Mazda Reveals Smooth-Driving G-Vectoring Control Chassis Technology

Mazda has unveiled a new chassis control system, dubbed G-Vectoring Control, aimed at making driving smoother and more comfortable.

Unlike regular torque vectoring differentials, which are marketed as performance-enchancing systems, Mazda’s new technology is designed to create a more natural (and less tiring) steering feel.

Applied to Mazda’s front-wheel-drive range, the system works by monitoring steering wheel inputs 200 times per second, and accordingly reduces torque output to the wheels by as much as 30Nm to allow for more accurate turn-in.

The system itself doesn’t require any hardware changes to the differential or drivetrain of Mazda’s vehicles, allowing it to be rolled out as a relatively simple upgrade across the range.

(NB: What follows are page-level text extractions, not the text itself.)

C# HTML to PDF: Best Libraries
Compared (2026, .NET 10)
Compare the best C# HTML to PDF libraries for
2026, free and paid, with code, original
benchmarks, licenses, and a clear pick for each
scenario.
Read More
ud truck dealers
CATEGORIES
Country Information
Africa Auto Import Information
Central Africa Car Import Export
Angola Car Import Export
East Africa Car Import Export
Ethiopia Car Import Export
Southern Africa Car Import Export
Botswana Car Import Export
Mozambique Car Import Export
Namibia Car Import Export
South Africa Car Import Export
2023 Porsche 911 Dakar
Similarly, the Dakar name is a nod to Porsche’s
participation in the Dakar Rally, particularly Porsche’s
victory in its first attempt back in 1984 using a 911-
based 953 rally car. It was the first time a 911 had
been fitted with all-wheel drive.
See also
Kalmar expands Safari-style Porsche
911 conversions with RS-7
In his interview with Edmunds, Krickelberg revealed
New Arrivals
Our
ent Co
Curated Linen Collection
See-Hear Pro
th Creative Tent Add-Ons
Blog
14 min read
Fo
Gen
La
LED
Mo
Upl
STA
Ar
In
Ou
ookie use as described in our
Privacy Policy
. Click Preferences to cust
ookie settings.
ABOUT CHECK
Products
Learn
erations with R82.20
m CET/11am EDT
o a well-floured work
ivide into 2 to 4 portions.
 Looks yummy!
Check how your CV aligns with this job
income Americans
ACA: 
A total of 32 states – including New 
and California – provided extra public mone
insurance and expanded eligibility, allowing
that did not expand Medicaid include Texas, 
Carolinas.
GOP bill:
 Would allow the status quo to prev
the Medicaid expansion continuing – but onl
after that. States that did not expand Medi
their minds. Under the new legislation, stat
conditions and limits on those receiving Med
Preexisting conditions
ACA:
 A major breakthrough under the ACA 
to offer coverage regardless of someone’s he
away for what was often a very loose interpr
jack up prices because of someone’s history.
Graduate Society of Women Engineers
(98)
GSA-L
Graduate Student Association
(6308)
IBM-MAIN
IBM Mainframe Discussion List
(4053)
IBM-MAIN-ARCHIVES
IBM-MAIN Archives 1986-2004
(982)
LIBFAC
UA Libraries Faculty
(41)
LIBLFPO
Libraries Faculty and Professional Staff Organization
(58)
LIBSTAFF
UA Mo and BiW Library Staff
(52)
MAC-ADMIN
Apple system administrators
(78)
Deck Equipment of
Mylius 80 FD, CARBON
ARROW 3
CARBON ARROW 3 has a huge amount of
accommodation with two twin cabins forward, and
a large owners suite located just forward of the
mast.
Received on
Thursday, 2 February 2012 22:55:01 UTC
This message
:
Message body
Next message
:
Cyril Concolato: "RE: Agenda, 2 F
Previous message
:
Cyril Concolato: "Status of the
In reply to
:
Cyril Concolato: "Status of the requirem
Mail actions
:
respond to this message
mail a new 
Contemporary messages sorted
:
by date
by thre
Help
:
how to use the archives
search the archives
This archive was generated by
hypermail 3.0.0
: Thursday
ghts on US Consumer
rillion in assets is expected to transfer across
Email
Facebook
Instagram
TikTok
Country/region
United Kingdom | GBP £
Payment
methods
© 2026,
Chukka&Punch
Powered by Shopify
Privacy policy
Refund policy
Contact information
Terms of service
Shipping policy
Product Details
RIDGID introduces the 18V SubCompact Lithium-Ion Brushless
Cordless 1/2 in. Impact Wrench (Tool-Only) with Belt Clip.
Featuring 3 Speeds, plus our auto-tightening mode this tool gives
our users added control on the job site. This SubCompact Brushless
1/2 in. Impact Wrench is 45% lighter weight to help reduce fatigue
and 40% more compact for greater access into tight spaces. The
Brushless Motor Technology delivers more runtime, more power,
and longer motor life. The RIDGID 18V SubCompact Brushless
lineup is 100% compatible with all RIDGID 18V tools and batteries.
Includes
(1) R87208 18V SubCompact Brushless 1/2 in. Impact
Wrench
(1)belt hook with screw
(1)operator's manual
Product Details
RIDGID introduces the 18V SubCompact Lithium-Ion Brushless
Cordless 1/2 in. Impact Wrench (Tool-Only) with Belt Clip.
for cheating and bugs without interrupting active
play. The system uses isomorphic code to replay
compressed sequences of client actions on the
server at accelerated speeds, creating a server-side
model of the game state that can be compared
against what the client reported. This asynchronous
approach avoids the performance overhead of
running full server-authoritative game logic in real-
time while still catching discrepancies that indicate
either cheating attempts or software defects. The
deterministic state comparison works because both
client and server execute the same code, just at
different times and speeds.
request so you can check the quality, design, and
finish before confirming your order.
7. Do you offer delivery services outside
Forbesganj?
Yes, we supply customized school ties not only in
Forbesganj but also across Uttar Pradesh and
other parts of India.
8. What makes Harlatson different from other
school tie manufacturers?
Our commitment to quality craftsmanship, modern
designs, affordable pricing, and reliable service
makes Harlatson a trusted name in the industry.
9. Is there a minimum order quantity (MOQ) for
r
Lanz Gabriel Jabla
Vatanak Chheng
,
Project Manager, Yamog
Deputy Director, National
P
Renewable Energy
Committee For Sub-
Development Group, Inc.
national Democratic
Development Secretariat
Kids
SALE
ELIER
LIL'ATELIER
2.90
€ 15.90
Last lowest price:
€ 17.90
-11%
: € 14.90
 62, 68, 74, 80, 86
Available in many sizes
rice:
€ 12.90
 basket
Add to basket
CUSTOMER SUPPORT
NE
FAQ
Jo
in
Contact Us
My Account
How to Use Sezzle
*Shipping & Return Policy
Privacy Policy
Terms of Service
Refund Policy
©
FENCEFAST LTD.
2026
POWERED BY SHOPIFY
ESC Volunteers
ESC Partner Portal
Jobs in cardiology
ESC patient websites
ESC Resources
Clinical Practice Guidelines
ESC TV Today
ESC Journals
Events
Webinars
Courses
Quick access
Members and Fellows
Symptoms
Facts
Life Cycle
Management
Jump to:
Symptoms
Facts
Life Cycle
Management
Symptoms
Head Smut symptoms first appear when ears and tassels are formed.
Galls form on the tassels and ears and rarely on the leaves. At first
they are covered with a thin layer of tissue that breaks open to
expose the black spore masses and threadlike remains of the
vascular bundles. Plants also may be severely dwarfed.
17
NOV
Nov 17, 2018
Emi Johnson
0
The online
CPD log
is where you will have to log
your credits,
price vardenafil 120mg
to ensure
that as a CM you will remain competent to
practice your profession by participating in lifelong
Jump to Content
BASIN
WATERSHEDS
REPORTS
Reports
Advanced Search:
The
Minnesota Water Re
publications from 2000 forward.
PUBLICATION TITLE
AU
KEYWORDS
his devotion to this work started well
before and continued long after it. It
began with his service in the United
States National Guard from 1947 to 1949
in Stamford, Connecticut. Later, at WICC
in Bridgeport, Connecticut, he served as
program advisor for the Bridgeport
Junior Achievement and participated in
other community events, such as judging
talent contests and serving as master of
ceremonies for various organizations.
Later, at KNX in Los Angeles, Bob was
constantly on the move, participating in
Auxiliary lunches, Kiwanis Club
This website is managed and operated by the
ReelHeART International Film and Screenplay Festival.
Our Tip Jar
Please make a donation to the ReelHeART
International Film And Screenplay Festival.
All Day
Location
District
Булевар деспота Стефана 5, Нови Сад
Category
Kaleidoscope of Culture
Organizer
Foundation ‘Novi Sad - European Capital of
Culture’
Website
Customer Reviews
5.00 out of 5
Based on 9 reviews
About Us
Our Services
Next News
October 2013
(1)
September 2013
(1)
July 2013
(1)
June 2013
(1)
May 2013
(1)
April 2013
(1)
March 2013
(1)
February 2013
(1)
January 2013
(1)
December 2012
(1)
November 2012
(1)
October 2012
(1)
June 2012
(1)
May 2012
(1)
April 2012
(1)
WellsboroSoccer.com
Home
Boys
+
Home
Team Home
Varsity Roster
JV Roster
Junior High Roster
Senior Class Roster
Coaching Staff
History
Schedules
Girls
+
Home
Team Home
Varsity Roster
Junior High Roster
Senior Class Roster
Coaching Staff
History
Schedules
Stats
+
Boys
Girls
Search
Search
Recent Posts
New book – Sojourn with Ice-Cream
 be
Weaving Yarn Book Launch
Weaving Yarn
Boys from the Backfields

While timing is yet to be revealed, new models and updates are likely to receive the new technology, with the Mazda3 likely to be first in line with its facelift due later this year.

Despite the potential performance applications, the G-Vectoring system is comfort-biased, designed to reduce the load on occupants, making driving more relaxing and ultimately less tiring.

To accompany the new system, Mazda has even gone so far as to redesign its seats, with design changes made to help reduce load and strain on occupants, therefore reducing fatigue.

G-Vectoring Control isn’t just applied during cornering either, its benefits extend to straight-line driving, aiming to reduce the number of small corrections a driver would need to make to keep the car on course.

Its an intriguing technology, and one that Mazda will be demonstrating in California later this month. TMR will be on hand to bring you the full rundown of the new system, as well as our driving impressions.